Implementing the Phantom Token Flow using NGINX and the Curity Identity Server
At Curity, we have created an open-source module for NGINX to facilitate implementing the Phantom Token flow. The module takes care of performing the introspection and keeping the result in the cache (if caching is enabled). As values of the opaque token are globally unique, so the cache can be as well; there is no need to keep a reference on a per-client basis. The NGINX module is easy to use as all parameters can be set using standard NGINX configuration directives. The module can be built from source, but there are binaries available for a few different Linux distributions and NGINX versions.
You can find them in the releases section on GitHub.
Installing and Configuring the Module
Once downloaded, the module needs to be enabled in your instance of NGINX unless you want to create your own build of NGINX with all your modules embedded. To enable the module, add this directive in the main context of your configuration:
load_module modules/ngx_curity_http_phantom_token_module.so;
Then you can apply the phantom token flow to chosen servers and locations. Here’s an example configuration that enables the Phantom Token Flow for an /api endpoint. The configuration assumes that:
- Your NGINX instance runs on a different host (nginx.example.com) than your Curity Identity Server instance (curity.example.com).
- The API that will eventually process the request listens on example.com/api.
- The Curity Identity Server’s introspection endpoint is /oauth/v2/introspection.

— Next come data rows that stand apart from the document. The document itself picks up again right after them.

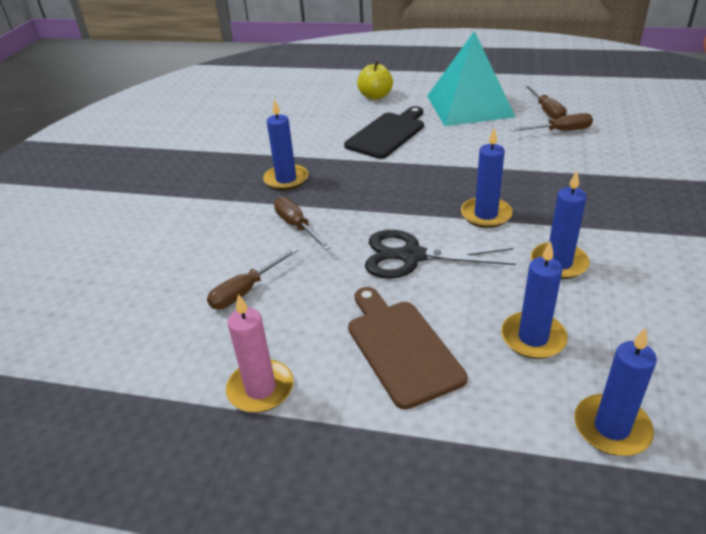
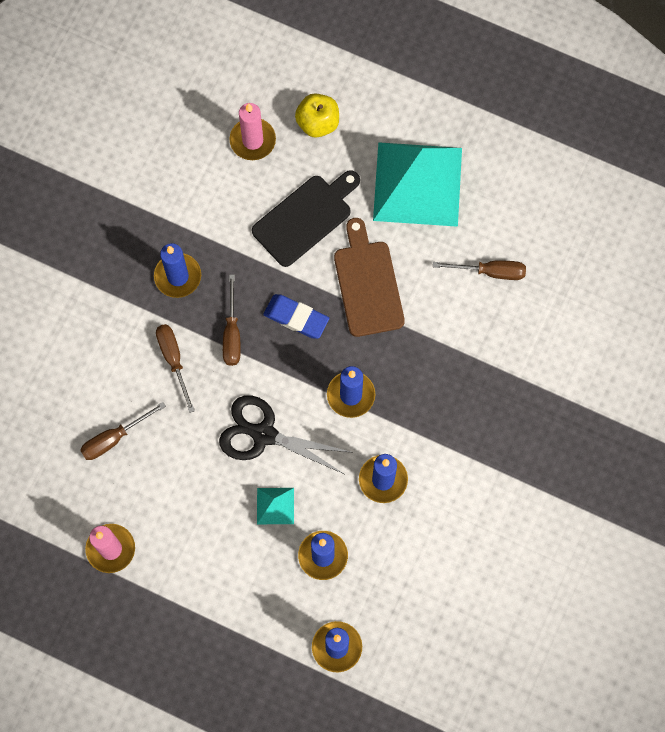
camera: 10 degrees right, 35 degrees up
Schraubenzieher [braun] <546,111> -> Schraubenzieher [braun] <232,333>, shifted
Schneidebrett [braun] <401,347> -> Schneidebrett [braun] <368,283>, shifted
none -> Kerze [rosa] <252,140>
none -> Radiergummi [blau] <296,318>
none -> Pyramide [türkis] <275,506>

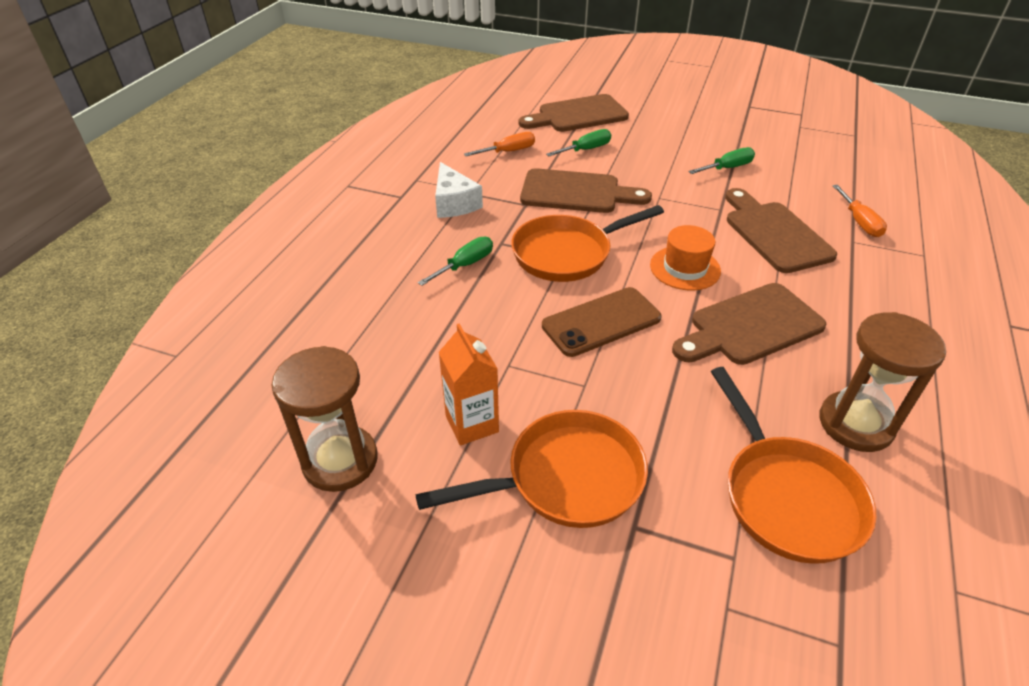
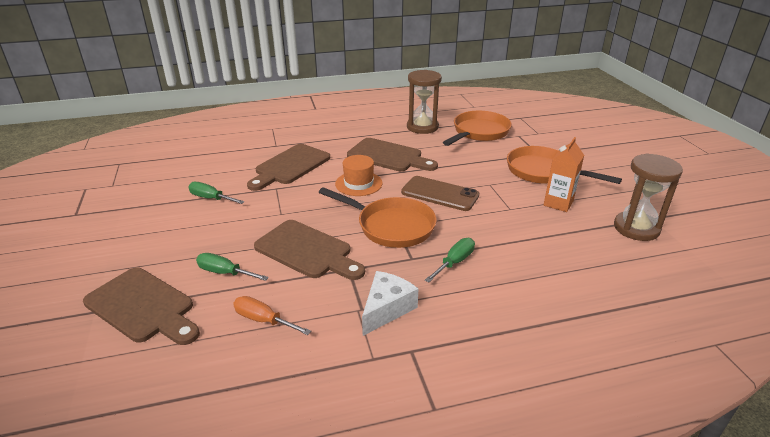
camera: 125 degrees left, 10 degrees down
Schneidebrett [braun] <576,192> -> Schneidebrett [braun] <307,251>, 150 degrees clockwise
Schraubenzieher [orange] <859,222> -> none
Schraubenzieher [grün] <465,265> -> Schraubenzieher [grün] <455,262>, 120 degrees clockwise

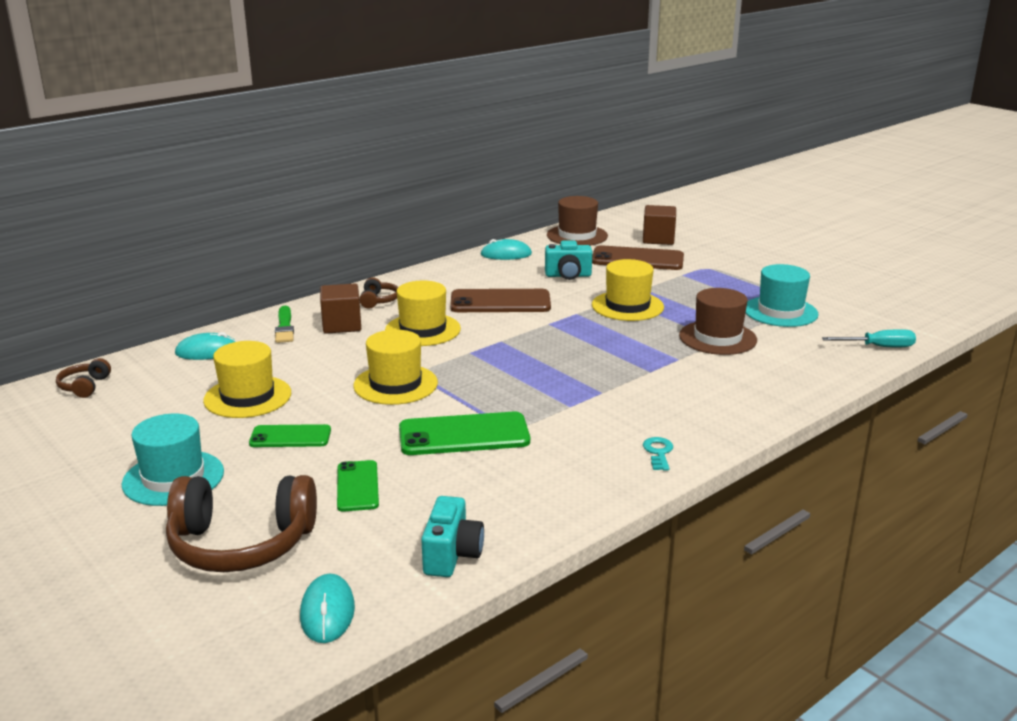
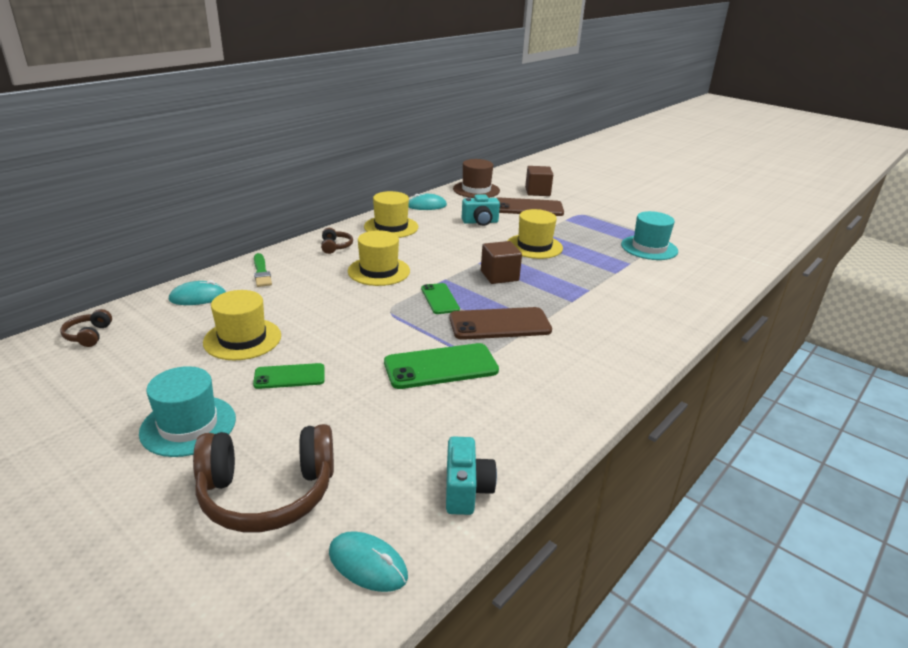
camera: 10 degrees left, 5 degrees up
Kubus [braun] <342,325> -> Kubus [braun] <499,276>, shifted
Hut [braun] <717,338> -> none
Handy [braun] <500,302> -> Handy [braun] <500,324>, shifted
Schraubenzieher [türkis] <878,347> -> none
Hut [gelb] <395,384> -> Hut [gelb] <391,227>, shifted
Schlüssel [türkis] <658,452> -> none
Handy [grün] <357,486> -> Handy [grün] <439,299>, shifted
Computermaus [türkis] <327,612> -> Computermaus [türkis] <368,564>, 45 degrees counterclockwise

- Responses from introspection are cached by NGINX.
http {
proxy_cache_path /path/to/cache/cache levels=1:2 keys_zone=my_cache:10m max_size=10g inactive=60m use_temp_path=off;
server {
server_name nginx.example.com;
location /api {
proxy_pass https://example.com/api;
phantom_token on;
phantom_token_client_credential "client_id" "client_secret";
phantom_token_introspection_endpoint curity;
}
location curity {
proxy_pass "https://curity.example.com/oauth/v2/introspection";
proxy_cache_methods POST;
proxy_cache my_cache;
proxy_cache_key $request_body;
proxy_ignore_headers Set-Cookie;
}
}
}
Now, your NGINX gateway is capable of performing the Phantom Token Flow!
Conclusion
The Phantom Token Flow is a recommended practice for dealing with access tokens that are available publicly. The flow is especially effective when there are many microservices processing one request, which would otherwise have to introspect the tokens on their own. Using Phantom Tokens enhances your security and the privacy of your users, which can never be underestimated. With the help of NGINX as your gateway and the Curity Identity Server as the Authorization Server implementing the Phantom Token Flow is as simple as loading a module in your NGINX server!